_What you need to do_
Copy out the items word for word, from their start through the line containing "20:01 - 23.09.2011", including that line. Leave the pictures out of your answer.

_Data under study_

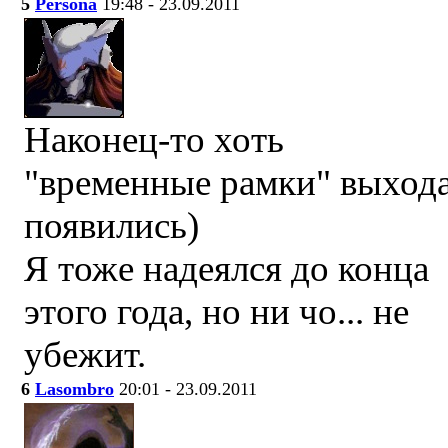
5
Persona
19:48 - 23.09.2011
Наконец-то хоть
"временные рамки" выход
появились)
Я тоже надеялся до конца
этого года, но ни чо... не
убежит.
6
Lasombro
20:01 - 23.09.2011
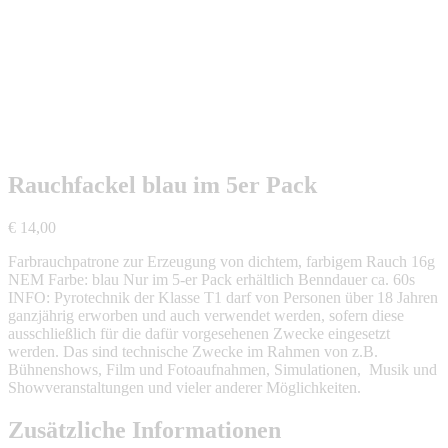
Rauchfackel blau im 5er Pack
€
14,00
Farbrauchpatrone zur Erzeugung von dichtem, farbigem Rauch 16g
NEM Farbe: blau Nur im 5-er Pack erhältlich Benndauer ca. 60s
INFO: Pyrotechnik der Klasse T1 darf von Personen über 18 Jahren
ganzjährig erworben und auch verwendet werden, sofern diese
ausschließlich für die dafür vorgesehenen Zwecke eingesetzt
werden. Das sind technische Zwecke im Rahmen von z.B.
Bühnenshows, Film und Fotoaufnahmen, Simulationen, Musik und
Showveranstaltungen und vieler anderer Möglichkeiten.
Zusätzliche Informationen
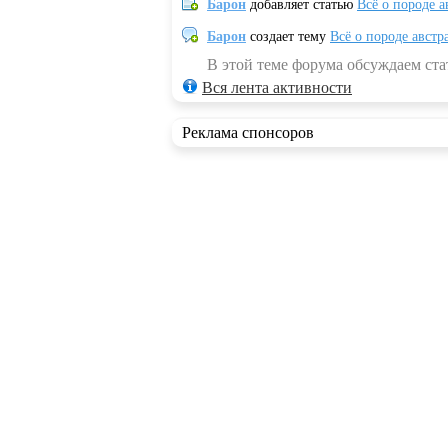
Барон
добавляет статью
Всё о породе а
Барон
создает тему
Всё о породе австр
В этой теме форума обсуждаем стат
Вся лента активности
Реклама спонсоров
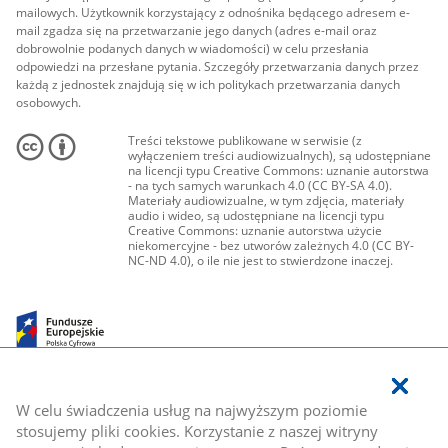
mailowych. Użytkownik korzystający z odnośnika będącego adresem e-
mail zgadza się na przetwarzanie jego danych (adres e-mail oraz
dobrowolnie podanych danych w wiadomości) w celu przesłania
odpowiedzi na przesłane pytania. Szczegóły przetwarzania danych przez
każdą z jednostek znajdują się w ich politykach przetwarzania danych
osobowych.
Treści tekstowe publikowane w serwisie (z
wyłączeniem treści audiowizualnych), są udostępniane
na licencji typu Creative Commons: uznanie autorstwa
- na tych samych warunkach 4.0 (CC BY-SA 4.0).
Materiały audiowizualne, w tym zdjęcia, materiały
audio i wideo, są udostępniane na licencji typu
Creative Commons: uznanie autorstwa użycie
niekomercyjne - bez utworów zależnych 4.0 (CC BY-
NC-ND 4.0), o ile nie jest to stwierdzone inaczej.
W celu świadczenia usług na najwyższym poziomie
stosujemy pliki cookies. Korzystanie z naszej witryny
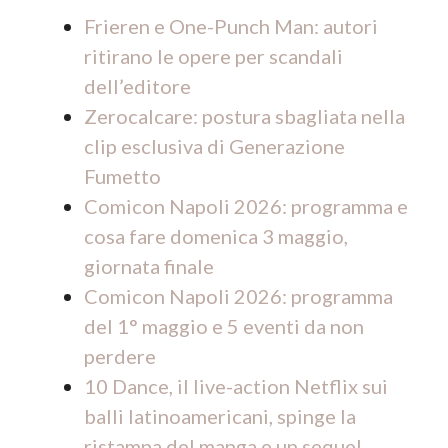
Frieren e One-Punch Man: autori
ritirano le opere per scandali
dell’editore
Zerocalcare: postura sbagliata nella
clip esclusiva di Generazione
Fumetto
Comicon Napoli 2026: programma e
cosa fare domenica 3 maggio,
giornata finale
Comicon Napoli 2026: programma
del 1° maggio e 5 eventi da non
perdere
10 Dance, il live-action Netflix sui
balli latinoamericani, spinge la
ristampa del manga e un sequel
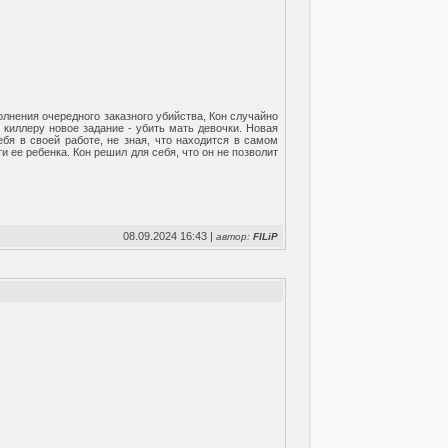
лнения очередного заказного убийства, Кон случайно
 киллеру новое задание - убить мать девочки. Новая
бя в своей работе, не зная, что находится в самом
и ее ребенка. Кон решил для себя, что он не позволит
08.09.2024 16:43 |
автор:
FILiP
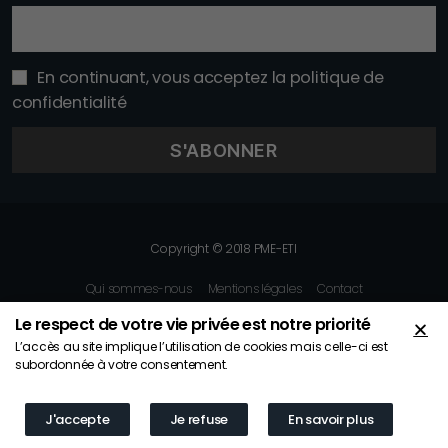
En continuant, vous acceptez la politique de
confidentialité
Copyright © 2018 PME-ETI
Qui sommes-nous
Mentions légales
Contact
Le respect de votre vie privée est notre priorité
L’accès au site implique l’utilisation de cookies mais celle-ci est
subordonnée à votre consentement.
J'accepte
Je refuse
En savoir plus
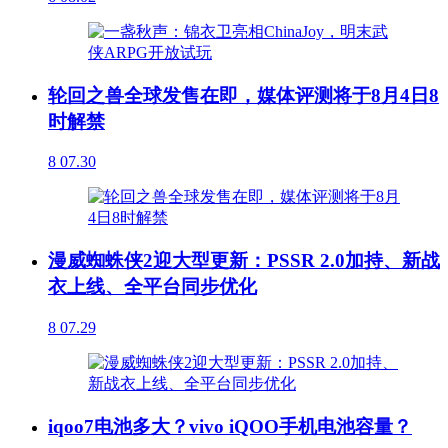
轮回之兽全球发售在即，媒体评测将于8月4日8
时解禁
8
07.30
漫威蜘蛛侠2迎大型更新：PSSR 2.0加持、新战
衣上线、全平台同步优化
8
07.29
iqoo7电池多大？vivo iQOO手机电池容量？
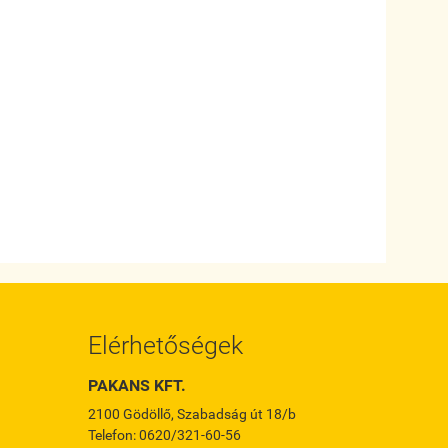
Elérhetőségek
PAKANS KFT.
2100 Gödöllő, Szabadság út 18/b
Telefon: 0620/321-60-56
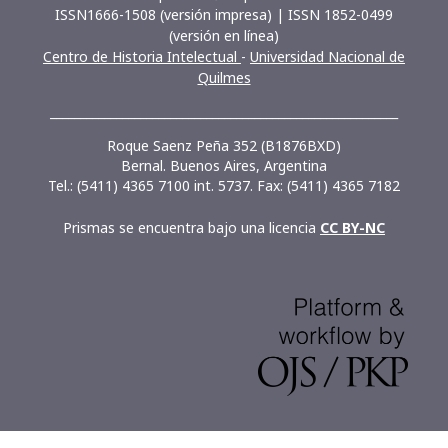
ISSN1666-1508 (versión impresa) | ISSN 1852-0499
(versión en línea)
Centro de Historia Intelectual
-
Universidad Nacional de
Quilmes
__________________________________________________________
Roque Saenz Peña 352 (B1876BXD)
Bernal. Buenos Aires, Argentina
Tel.: (5411) 4365 7100 int. 5737. Fax: (5411) 4365 7182
Prismas se encuentra bajo una licencia
CC BY-NC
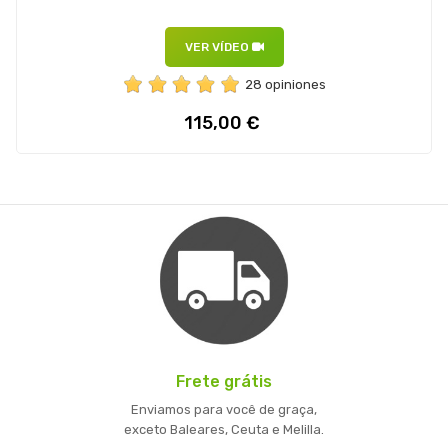
VER VÍDEO
28 opiniones
Preço
115,00 €
Frete grátis
Enviamos para você de graça,
exceto Baleares, Ceuta e Melilla.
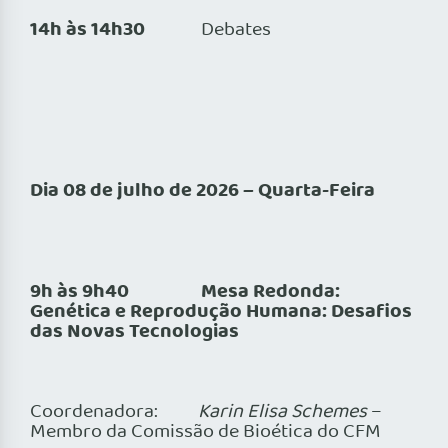
14h às 14h30
Debates
Dia 08 de julho de 2026 – Quarta-Feira
9h às 9h40 Mesa Redonda:
Genética e Reprodução Humana: Desafios
das Novas Tecnologias
Coordenadora:
Karin Elisa Schemes
–
Membro da Comissão de Bioética do CFM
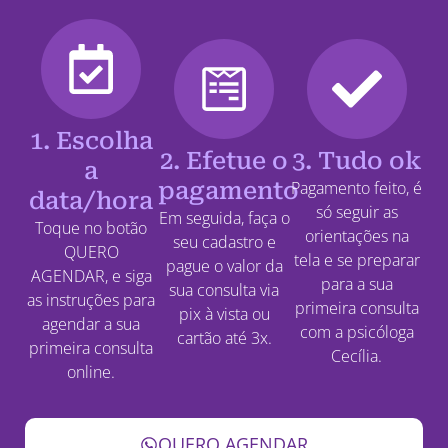
1. Escolha
2. Efetue o
3. Tudo ok
a
pagamento
Pagamento feito, é
data/hora
só seguir as
Em seguida, faça o
Toque no botão
orientações na
seu cadastro e
QUERO
tela e se preparar
pague o valor da
AGENDAR, e siga
para a sua
sua consulta via
as instruções para
primeira consulta
pix à vista ou
agendar a sua
com a psicóloga
cartão até 3x.
primeira consulta
Cecília.
online.
QUERO AGENDAR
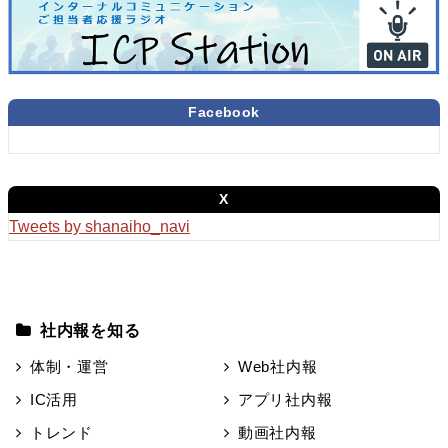
Facebook
X
Tweets by shanaiho_navi
社内報を知る
体制・運営
Web社内報
IC活用
アプリ社内報
トレンド
動画社内報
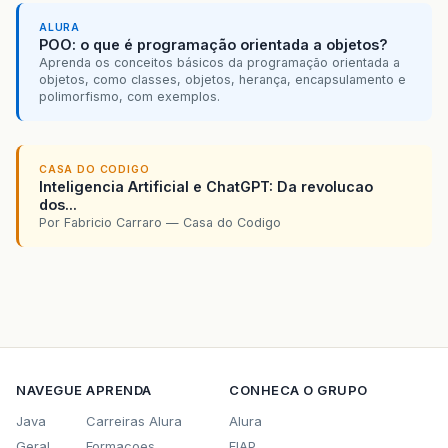
System
.
out
.
print
(
" engorda
ALURA
}
POO: o que é programação orientada a objetos?
else
Aprenda os conceitos básicos da programação orientada a
{
objetos, como classes, objetos, herança, encapsulamento e
dif
=
peso
-
peso_ideal
;
polimorfismo, com exemplos.
System
.
out
.
print
(
" emagrec
}
}
else
CASA DO CODIGO
{
Inteligencia Artificial e ChatGPT: Da revolucao
System
.
out
.
println
(
"Sexo i
dos...
}
Por Fabricio Carraro — Casa do Codigo
}
catch
(
IOException
e
)
{
System
.
out
.
println
(
"erro na 
}
catch
(
NumberFormatException
e
)
{
System
.
out
.
println
(
"numero i
NAVEGUE
APRENDA
}
CONHECA O GRUPO
Java
Carreiras Alura
Alura
}
Geral
Formacoes
FIAP
}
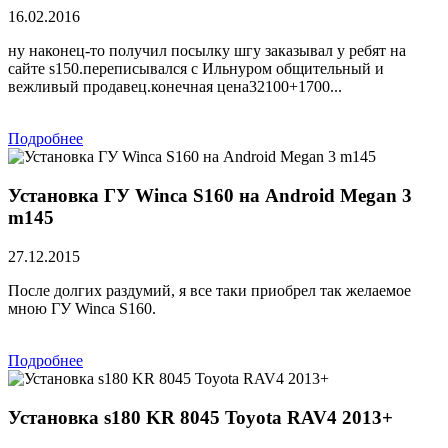
16.02.2016
ну наконец-то получил посылку шгу заказывал у ребят на
сайте s150.переписывался с Ильнуром общительный и
вежливый продавец.конечная цена32100+1700...
Подробнее
Установка ГУ Winca S160 на Android Megan 3
m145
27.12.2015
После долгих раздумий, я все таки приобрел так желаемое
мною ГУ Winca S160.
Подробнее
Установка s180 KR 8045 Toyota RAV4 2013+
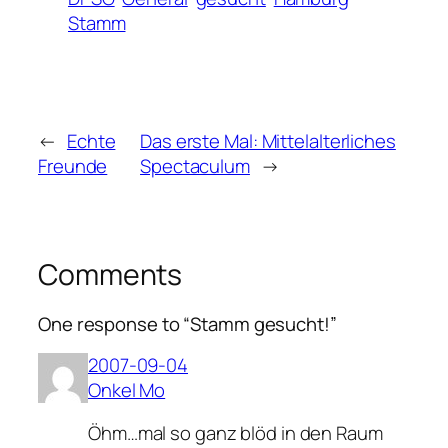
Stamm
←
Echte
Das erste Mal: Mittelalterliches
Freunde
Spectaculum
→
Comments
One response to “Stamm gesucht!”
2007-09-04
Onkel Mo
Öhm…mal so ganz blöd in den Raum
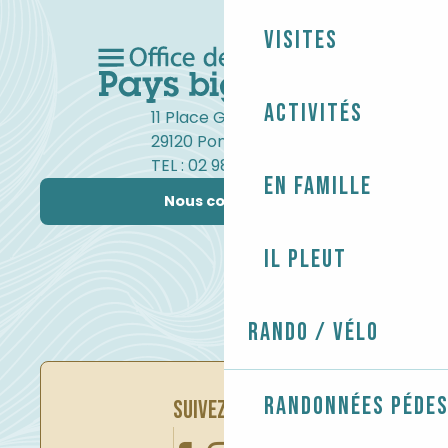
Visites
Activités
11 Place Gambetta
29120 Pont-l'Abbé
TEL : 02 98 82 37 99
En famille
Nous contacter
Il pleut
Rando / Vélo
Randonnées péde
SUIVEZ-NOUS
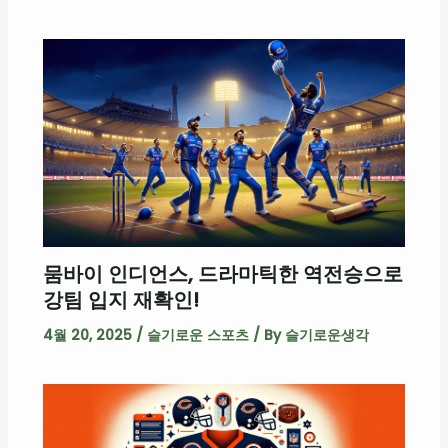
뭄바이 인디언스, 드라마틱한 역전승으로
강팀 입지 재확인!
4월 20, 2025
/
슬기로운 스포츠
/ By
슬기로운생각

_Response to the exercise_
5
Persona
19:48 - 23.09.2011
Наконец-то хоть
"временные рамки" выход
появились)
Я тоже надеялся до конца
этого года, но ни чо... не
убежит.
6
Lasombro
20:01 - 23.09.2011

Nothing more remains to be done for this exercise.